### Theory:

Draw a line perpendicular to the given line at a point on a line.
Step $$1$$: Draw a line $$PQ$$.

Step $$2$$: Take a point $$R$$ anywhere on the line $$PQ$$.

Step $$3$$: Place the set square on the line in such a way that the vertex which forms right angle coincides with $$R$$ and one arm of the right angle coincides with the line $$PR$$.

Step $$4$$: Draw a line $$RS$$ through $$R$$ along the other arm of the right angle of the set square.
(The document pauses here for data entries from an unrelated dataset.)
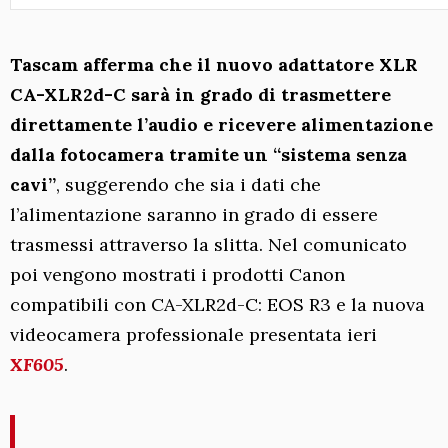
Tascam afferma che il
nuovo adattatore XLR
CA-XLR2d-C sarà in grado di trasmettere
direttamente l’audio e ricevere alimentazione
dalla fotocamera tramite un “sistema senza
cavi”
, suggerendo che sia i dati che
l’alimentazione saranno in grado di essere
trasmessi attraverso la slitta. Nel comunicato
poi vengono mostrati i prodotti Canon
compatibili con CA-XLR2d-C: EOS R3 e la nuova
videocamera professionale presentata ieri
XF605
.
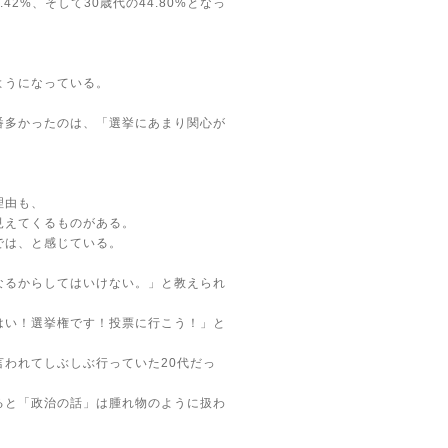
.42%、そして30歳代の44.80%となっ
ようになっている。
番多かったのは、「選挙にあまり関心が
理由も、
見えてくるものがある。
では、と感じている。
なるからしてはいけない。」と教えられ
はい！選挙権です！投票に行こう！」と
われてしぶしぶ行っていた20代だっ
ると「政治の話」は腫れ物のように扱わ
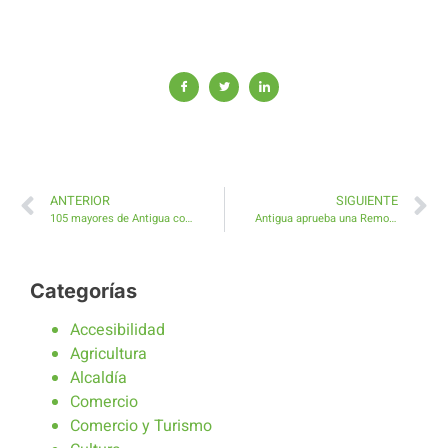
ANTERIOR
SIGUIENTE
105 mayores de Antigua confirman su embarque al Crucero por el Mediterráneo
Antigua aprueba una Remodelación vial en Caleta de Fuste por 2,5 millones de euros
Categorías
Accesibilidad
Agricultura
Alcaldía
Comercio
Comercio y Turismo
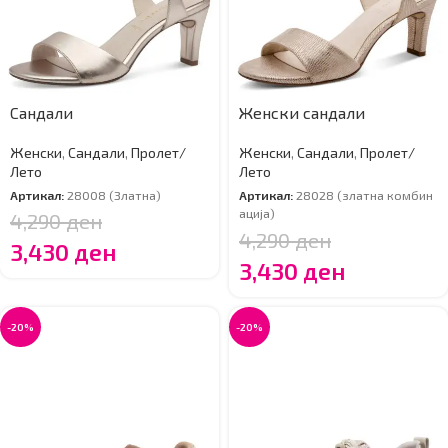
Сандали
Женски сандали
Женски
,
Сандали
,
Пролет/
Женски
,
Сандали
,
Пролет/
Лето
Лето
Артикал:
28008 (Златна)
Артикал:
28028 (златна комбин
ација)
4,290
ден
4,290
ден
3,430
ден
3,430
ден
-20%
-20%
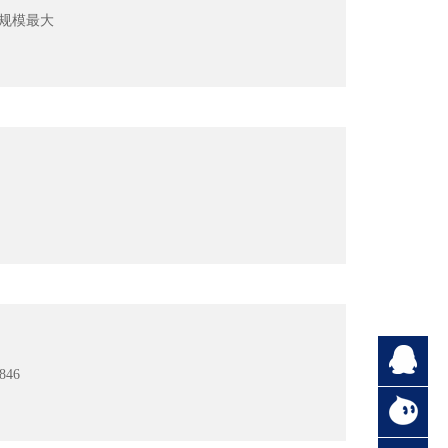
是规模最大
46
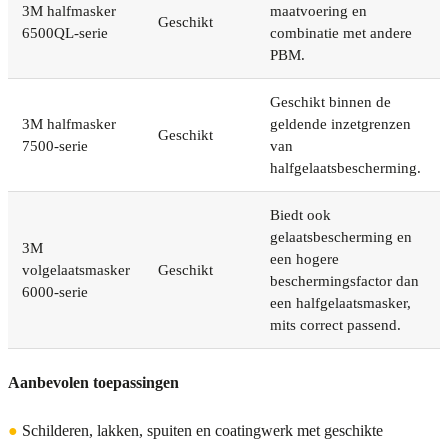
3M halfmasker
maatvoering en
Geschikt
6500QL-serie
combinatie met andere
PBM.
Geschikt binnen de
3M halfmasker
geldende inzetgrenzen
Geschikt
7500-serie
van
halfgelaatsbescherming.
Biedt ook
gelaatsbescherming en
3M
een hogere
volgelaatsmasker
Geschikt
beschermingsfactor dan
6000-serie
een halfgelaatsmasker,
mits correct passend.
Aanbevolen toepassingen
●
Schilderen, lakken, spuiten en coatingwerk met geschikte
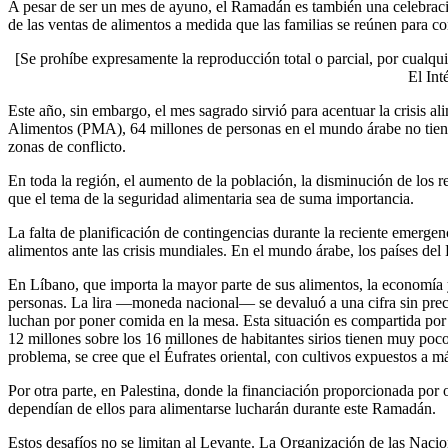
A pesar de ser un mes de ayuno, el Ramadán es también una celebra
de las ventas de alimentos a medida que las familias se reúnen para co
[Se prohíbe expresamente la reproducción total o parcial, por cualqui
El Int
Este año, sin embargo, el mes sagrado sirvió para acentuar la crisis a
Alimentos (PMA), 64 millones de personas en el mundo árabe no tiene ac
zonas de conflicto.
En toda la región, el aumento de la población, la disminución de los 
que el tema de la seguridad alimentaria sea de suma importancia.
La falta de planificación de contingencias durante la reciente emergenc
alimentos ante las crisis mundiales. En el mundo árabe, los países de
En Líbano, que importa la mayor parte de sus alimentos, la economía 
personas. La lira —moneda nacional— se devaluó a una cifra sin prec
luchan por poner comida en la mesa. Esta situación es compartida por
12 millones sobre los 16 millones de habitantes sirios tienen muy poc
problema, se cree que el Éufrates oriental, con cultivos expuestos a m
Por otra parte, en Palestina, donde la financiación proporcionada por
dependían de ellos para alimentarse lucharán durante este Ramadán.
Estos desafíos no se limitan al Levante. La Organización de las Nacio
Step $$5$$: The line $$RS$$ is perpendicular to the line $$PQ$$ at $$R$$. That is, $$RS \perp PQ$$ and $$\angle SRP = \angle SRQ = 90°$$.

Draw a line perpendicular to the given line through a point above it.
Step $$1$$: Draw a line $$AB$$.

Step $$2$$: Take a point $$P$$ anywhere above the line $$AB$$.

Step $$3$$: Place one of the arms of the right angle of a set square along the line $$AB$$ and the other arm of its right angle touches the point $$P$$.

Step $$4$$: Draw a line $$PR$$ through $$P$$ along the other arm of the right angle of the set square.

Step $$5$$: The line $$PR$$ is perpendicular to the line $$AB$$ at $$R$$. That is, $$PR \perp AB$$ and $$\angle PRA = \angle PRB = 90°$$.